Torniamo ai voltagabbana?
«Voltare gabbana è un movimento di fondo. Dovuto alla debolezza del rapporto fra elettore ed eletto e alla promiscuità degli intellettuali che se ne stanno lì ad aspettare prebende. Gli intellettuali italiani sono chierici, persone abituate agli onori, che vogliono il conforto del consenso. Vedere uomini intelligenti che dicono delle panzane per fare piacere a chi li ascolta mi manda al manicomio».
A chi stai pensando?
«A Umberto Eco, a Nanni Moretti, a Eugenio Scalfari, a Furio Colombo. Come si fa a titolare “D’ora in poi i reati li decide Berlusconi”?».

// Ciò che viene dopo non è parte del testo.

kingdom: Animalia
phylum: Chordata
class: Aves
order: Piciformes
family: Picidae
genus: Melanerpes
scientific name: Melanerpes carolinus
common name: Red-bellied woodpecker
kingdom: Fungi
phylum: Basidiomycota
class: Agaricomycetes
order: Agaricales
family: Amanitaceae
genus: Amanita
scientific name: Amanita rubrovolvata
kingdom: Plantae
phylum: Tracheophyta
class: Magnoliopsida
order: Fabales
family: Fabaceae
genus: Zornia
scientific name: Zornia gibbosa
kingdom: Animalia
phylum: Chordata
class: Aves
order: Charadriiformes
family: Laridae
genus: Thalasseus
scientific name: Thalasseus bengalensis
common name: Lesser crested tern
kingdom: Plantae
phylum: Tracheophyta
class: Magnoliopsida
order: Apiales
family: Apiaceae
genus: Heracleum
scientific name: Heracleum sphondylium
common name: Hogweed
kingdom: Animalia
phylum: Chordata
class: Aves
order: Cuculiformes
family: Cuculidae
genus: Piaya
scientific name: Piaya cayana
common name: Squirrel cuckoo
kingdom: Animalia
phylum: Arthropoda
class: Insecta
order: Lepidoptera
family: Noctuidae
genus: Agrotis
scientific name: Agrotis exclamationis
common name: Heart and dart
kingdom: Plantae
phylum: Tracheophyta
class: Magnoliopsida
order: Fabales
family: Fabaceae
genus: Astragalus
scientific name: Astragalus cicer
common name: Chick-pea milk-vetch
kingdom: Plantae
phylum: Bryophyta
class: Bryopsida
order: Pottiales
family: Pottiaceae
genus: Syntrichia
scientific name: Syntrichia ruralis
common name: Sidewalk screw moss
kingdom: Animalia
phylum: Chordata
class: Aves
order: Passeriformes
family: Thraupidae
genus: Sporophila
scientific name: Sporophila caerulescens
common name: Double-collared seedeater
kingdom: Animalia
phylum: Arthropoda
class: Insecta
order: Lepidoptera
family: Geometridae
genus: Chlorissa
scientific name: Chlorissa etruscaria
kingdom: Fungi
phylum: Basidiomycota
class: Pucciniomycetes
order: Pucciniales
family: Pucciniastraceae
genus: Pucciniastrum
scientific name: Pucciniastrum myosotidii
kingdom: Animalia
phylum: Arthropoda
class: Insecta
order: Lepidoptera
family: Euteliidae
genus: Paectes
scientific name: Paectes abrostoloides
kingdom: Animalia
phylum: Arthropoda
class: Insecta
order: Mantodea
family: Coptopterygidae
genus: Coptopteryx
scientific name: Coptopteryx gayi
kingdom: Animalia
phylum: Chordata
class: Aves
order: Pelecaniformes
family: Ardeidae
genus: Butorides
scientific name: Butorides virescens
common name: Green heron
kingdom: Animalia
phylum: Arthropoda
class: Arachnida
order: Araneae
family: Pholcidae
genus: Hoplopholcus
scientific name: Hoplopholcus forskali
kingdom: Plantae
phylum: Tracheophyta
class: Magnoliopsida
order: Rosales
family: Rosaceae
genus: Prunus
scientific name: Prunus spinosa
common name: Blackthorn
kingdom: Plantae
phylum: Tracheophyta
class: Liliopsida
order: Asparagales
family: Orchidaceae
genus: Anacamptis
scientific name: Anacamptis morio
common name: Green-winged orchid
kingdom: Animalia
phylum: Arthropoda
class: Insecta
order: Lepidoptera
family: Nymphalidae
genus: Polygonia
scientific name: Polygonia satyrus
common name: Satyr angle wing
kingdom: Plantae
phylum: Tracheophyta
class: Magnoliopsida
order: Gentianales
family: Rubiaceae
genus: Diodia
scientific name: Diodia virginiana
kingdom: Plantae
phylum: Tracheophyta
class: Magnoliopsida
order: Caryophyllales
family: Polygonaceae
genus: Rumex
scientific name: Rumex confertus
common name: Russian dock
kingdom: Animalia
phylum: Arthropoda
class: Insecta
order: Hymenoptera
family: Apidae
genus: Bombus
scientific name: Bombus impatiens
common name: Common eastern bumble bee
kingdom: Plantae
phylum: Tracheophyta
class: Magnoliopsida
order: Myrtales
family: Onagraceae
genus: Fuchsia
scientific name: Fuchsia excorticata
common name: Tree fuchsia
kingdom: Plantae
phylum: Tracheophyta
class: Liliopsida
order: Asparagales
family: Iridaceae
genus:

Beh, la legge sul falso in bilancio…
«La legge del falso in bilancio la stava facendo pari pari Vincenzo Visco».
Mastella dice che non torna da Berlusconi solo per paura delle critiche. Voltagabbana e codardo?
«“Franza e spagna purché se magna”. Mastella è la mediazione intelligente fra le sue tribù sannitiche e il potere centrale. Voltagabbanismo semmai l’ho visto attorno a Craxi. Questa cosa italiana di dare calci all’uomo ferito è insopportabile».
Giuliano Amato?
«E altri. Sono spregevoli quelli che lo fanno in forma mondana».
La Ripa di Meana?
«Il Ripa di Meana. Quelli che stavano intorno a Craxi, facevano a cazzotti per incontrarlo di straforo e si sono liquefatti sparando sul cadavere. Come Martelli che a forza di prendere le distanze si è rifatto una verginità che non è servita assolutamente a nulla. Come Signorile. Che prima mi coinvolse nel caso Moro e poi al giudice negò di avermi mai visto. Per carità di patria non cito le dodici volte che ci siamo incontrati a casa di Jimmy Hazan, brasseur d’affari dell’Iri e a casa di Livio Zanetti».
Altri voltagabbana?
«Irene Pivetti. Le ha anche detto male. Lasciando la Lega e coloro che le avevano dato il potere di essere la più giovane presidente della Camera ha perso la sua anima. Oggi non è più nessuno. Come Scognamiglio».